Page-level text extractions
■ ■ ■ ■ ■ ■ ■

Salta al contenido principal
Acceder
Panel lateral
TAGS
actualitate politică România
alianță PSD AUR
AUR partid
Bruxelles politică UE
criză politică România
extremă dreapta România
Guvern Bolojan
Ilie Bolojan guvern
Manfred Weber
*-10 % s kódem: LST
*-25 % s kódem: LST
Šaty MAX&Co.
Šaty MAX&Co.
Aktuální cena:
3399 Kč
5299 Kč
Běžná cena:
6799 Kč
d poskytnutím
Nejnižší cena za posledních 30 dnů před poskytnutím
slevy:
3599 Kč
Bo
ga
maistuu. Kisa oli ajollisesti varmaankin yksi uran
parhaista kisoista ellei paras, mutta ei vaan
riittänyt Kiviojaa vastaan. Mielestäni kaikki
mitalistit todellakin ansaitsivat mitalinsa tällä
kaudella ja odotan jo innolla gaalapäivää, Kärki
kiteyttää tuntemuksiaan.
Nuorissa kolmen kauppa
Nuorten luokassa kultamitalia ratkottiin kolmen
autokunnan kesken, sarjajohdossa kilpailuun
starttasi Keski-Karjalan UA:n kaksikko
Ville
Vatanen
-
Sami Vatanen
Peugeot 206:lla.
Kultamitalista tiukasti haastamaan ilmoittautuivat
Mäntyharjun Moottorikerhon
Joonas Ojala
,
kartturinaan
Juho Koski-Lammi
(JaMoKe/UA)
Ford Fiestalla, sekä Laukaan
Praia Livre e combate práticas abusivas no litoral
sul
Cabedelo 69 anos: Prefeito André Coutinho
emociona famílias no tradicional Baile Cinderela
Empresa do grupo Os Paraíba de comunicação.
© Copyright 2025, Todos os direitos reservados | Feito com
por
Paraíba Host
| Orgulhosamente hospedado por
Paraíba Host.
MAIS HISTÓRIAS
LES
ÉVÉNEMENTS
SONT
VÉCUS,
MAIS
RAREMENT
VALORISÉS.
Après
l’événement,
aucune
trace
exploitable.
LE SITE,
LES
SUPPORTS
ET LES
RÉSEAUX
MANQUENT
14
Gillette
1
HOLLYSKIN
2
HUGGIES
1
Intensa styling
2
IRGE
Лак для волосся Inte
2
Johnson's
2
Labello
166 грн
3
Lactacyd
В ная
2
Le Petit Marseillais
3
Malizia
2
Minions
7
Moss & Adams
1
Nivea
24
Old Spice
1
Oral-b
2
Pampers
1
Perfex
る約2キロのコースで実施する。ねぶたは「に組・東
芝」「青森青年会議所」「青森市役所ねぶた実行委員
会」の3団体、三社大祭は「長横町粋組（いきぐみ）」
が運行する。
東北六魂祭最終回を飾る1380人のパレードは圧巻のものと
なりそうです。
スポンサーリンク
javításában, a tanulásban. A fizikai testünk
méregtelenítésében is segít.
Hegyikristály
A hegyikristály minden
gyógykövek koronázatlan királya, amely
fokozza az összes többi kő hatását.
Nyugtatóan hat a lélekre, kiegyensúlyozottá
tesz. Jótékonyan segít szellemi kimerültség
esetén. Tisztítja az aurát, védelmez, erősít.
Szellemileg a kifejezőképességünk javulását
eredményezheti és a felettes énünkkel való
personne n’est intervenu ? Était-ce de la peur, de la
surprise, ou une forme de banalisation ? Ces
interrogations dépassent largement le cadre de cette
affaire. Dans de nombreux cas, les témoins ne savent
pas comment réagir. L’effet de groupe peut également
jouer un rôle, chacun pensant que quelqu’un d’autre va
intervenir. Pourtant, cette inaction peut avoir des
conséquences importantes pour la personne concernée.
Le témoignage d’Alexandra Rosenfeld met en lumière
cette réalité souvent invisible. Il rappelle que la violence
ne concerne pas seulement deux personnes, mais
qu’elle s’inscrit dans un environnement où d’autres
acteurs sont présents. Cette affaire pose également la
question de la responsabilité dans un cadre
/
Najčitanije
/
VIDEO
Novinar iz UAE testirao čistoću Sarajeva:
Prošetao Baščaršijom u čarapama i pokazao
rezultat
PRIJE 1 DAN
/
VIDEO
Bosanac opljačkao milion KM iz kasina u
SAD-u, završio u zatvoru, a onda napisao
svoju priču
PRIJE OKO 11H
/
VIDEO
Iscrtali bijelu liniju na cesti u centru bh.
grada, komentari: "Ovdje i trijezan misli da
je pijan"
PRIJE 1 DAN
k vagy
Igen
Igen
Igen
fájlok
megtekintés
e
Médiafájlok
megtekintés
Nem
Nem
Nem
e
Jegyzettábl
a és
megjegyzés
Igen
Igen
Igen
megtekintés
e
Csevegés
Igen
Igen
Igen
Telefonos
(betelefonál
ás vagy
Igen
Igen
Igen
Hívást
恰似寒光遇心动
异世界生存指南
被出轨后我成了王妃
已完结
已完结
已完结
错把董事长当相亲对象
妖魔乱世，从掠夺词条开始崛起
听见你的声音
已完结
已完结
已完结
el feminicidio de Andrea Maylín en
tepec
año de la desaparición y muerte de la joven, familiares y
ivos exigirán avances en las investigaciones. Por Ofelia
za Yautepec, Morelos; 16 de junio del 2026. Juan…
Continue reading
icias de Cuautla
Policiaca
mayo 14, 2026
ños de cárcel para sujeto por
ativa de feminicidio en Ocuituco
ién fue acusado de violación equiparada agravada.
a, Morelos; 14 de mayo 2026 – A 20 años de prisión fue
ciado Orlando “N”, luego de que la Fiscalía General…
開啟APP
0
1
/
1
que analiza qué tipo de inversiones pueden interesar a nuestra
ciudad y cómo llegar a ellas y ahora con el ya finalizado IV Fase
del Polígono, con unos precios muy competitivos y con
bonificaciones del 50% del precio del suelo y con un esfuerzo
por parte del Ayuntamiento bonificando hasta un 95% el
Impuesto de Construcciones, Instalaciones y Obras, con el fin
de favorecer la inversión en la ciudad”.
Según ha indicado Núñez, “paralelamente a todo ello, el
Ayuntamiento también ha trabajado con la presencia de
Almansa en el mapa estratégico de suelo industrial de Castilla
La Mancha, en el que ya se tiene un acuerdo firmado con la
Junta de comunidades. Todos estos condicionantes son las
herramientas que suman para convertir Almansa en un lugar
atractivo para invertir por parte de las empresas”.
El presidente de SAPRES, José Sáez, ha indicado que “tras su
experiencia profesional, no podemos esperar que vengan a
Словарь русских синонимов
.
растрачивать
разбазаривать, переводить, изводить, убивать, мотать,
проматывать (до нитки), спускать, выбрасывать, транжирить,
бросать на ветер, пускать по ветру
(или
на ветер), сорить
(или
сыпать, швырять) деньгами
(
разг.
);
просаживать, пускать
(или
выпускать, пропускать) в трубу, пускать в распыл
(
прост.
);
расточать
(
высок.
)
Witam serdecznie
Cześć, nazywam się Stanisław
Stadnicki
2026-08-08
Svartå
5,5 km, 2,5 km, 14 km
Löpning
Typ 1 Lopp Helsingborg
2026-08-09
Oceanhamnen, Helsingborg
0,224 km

■ ■ ■ ■ ■ ■ ■

Every line of the records above where the string "ветер" is found should be copied.

бросать на ветер, пускать по ветру
на ветер), сорить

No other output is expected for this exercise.